Major IT hubs, including Bengaluru, Chennai and Pune, companies such as Infosys, HCLTech, TCS and Cognizant have scaled back on-campus food services as commercial LPG supplies tighten.

At Infosys, live cooking counters have been shut, with menus reduced to items that require minimal or no gas-based cooking.

“Most of the hot food is gone,” said a software engineer at Infosys’ Bengaluru campus. “You either get something very basic or you carry food from home.” Cognizant has gone a step further, informally encouraging employees to adopt a “bring your own food” approach, as part of contingency planning around fuel shortages.

At TCS and Wipro campuses, employees report that cafeteria offerings have been reduced to limited rice-based meals and pre-prepared items.
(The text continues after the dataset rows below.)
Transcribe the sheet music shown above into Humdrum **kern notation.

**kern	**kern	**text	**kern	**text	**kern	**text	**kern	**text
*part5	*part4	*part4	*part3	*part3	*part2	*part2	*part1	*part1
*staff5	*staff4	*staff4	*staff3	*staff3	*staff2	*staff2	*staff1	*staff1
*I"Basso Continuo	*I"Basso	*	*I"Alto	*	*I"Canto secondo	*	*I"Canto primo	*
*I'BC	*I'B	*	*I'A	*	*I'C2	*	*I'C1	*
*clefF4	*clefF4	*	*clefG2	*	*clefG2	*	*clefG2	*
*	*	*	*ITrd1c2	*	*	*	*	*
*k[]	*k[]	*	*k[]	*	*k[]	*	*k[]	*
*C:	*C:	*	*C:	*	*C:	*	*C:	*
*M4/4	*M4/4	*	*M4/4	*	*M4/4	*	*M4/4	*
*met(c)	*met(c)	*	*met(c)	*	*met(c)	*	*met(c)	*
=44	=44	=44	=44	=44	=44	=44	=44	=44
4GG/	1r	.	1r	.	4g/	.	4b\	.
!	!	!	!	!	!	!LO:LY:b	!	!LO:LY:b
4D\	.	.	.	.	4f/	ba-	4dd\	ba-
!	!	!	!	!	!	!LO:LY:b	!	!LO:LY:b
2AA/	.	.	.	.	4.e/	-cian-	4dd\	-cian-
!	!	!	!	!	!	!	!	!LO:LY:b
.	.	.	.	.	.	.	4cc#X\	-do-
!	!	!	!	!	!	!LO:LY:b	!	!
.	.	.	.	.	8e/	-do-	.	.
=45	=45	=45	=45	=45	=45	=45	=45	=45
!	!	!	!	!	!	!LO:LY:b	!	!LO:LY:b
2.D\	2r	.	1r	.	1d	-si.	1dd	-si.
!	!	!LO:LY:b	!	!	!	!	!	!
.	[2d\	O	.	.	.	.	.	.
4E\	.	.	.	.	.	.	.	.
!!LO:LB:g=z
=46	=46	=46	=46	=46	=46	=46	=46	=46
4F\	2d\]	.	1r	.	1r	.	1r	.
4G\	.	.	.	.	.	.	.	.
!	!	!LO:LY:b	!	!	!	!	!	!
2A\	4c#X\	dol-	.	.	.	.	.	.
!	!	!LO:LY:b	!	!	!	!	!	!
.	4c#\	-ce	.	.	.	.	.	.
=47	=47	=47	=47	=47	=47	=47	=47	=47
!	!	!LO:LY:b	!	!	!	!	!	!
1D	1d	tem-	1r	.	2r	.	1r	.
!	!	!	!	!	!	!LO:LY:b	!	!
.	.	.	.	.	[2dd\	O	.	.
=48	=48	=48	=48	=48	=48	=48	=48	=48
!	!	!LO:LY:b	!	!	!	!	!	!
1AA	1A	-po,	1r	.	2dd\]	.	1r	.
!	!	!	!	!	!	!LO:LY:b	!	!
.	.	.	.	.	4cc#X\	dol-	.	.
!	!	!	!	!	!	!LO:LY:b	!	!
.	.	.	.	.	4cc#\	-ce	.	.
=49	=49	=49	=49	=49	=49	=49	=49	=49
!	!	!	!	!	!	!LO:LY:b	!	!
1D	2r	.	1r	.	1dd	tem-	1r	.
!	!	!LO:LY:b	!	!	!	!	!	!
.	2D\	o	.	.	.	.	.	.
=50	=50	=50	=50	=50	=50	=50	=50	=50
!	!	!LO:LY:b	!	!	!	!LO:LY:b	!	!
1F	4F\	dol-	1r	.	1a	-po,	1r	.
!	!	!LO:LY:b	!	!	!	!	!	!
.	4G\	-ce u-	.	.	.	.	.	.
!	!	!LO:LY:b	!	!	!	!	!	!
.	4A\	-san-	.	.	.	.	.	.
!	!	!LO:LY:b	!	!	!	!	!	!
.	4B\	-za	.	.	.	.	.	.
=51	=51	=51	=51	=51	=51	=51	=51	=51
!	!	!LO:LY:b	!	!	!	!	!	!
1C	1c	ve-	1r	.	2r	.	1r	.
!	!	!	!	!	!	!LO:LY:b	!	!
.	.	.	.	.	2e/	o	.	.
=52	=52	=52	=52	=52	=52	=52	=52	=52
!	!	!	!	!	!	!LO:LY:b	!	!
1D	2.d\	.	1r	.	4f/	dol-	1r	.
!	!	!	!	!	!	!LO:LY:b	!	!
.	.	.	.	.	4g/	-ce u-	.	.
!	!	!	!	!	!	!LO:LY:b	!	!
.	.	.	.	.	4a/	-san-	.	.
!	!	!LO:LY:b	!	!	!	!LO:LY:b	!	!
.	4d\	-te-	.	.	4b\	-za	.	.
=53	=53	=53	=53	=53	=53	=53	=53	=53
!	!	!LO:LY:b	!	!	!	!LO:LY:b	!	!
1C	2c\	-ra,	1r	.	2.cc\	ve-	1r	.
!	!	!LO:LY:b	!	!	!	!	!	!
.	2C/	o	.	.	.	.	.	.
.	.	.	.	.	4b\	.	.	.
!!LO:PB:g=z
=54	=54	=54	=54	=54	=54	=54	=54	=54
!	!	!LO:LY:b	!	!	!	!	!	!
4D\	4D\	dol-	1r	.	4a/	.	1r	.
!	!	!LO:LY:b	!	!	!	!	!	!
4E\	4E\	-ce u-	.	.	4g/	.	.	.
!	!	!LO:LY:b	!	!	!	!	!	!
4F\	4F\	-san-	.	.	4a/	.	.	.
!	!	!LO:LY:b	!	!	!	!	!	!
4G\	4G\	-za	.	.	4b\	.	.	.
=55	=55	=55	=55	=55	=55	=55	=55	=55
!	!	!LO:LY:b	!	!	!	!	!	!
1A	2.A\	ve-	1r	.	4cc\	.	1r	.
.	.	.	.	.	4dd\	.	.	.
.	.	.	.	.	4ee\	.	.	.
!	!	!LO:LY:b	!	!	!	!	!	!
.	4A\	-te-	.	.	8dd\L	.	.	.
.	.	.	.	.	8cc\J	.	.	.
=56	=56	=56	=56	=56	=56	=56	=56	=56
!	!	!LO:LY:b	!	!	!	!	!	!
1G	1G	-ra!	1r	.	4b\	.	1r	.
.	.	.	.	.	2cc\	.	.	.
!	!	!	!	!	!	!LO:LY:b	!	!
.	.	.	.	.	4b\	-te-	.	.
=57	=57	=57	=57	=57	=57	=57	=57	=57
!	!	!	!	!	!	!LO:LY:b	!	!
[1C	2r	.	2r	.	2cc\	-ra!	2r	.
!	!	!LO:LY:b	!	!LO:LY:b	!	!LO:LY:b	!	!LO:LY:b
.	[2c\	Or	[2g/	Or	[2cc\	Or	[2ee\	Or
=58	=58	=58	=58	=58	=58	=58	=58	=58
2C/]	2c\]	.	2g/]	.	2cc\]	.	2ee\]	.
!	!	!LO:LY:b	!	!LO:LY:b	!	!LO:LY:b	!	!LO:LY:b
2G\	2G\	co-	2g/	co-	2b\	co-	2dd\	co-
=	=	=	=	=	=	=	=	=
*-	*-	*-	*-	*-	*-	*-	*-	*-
The disruption has, in some cases, extended beyond food. One of the major IT companies temporarily asked employees at its Chennai facility to work from home after cafeteria vendors were unable to operate due to a lack of LPG supply.

Vendors under pressure

The immediate stress point lies not within IT firms themselves, but in their vendor ecosystem.

Corporate cafeterias, which rely heavily on commercial LPG cylinders, have struggled to maintain operations as supplies are diverted towards households.

“Kitchen vendors are the worst hit,” said Narayana Rao, a facilities executive working with IT parks in Bengaluru. “They don’t have the scale or backup systems to switch fuels quickly. So menus shrink, or operations pause.”

Some companies are attempting to adapt by shifting to electric cooking appliances or sourcing food from external kitchens that rely less on LPG, Rao said.

The broader LPG crisis has been driven by supply disruptions through key global routes, particularly the Strait of Hormuz, leading the government to prioritise household consumption over commercial use.

For the IT sector, this has translated into inconvenience rather than crisis.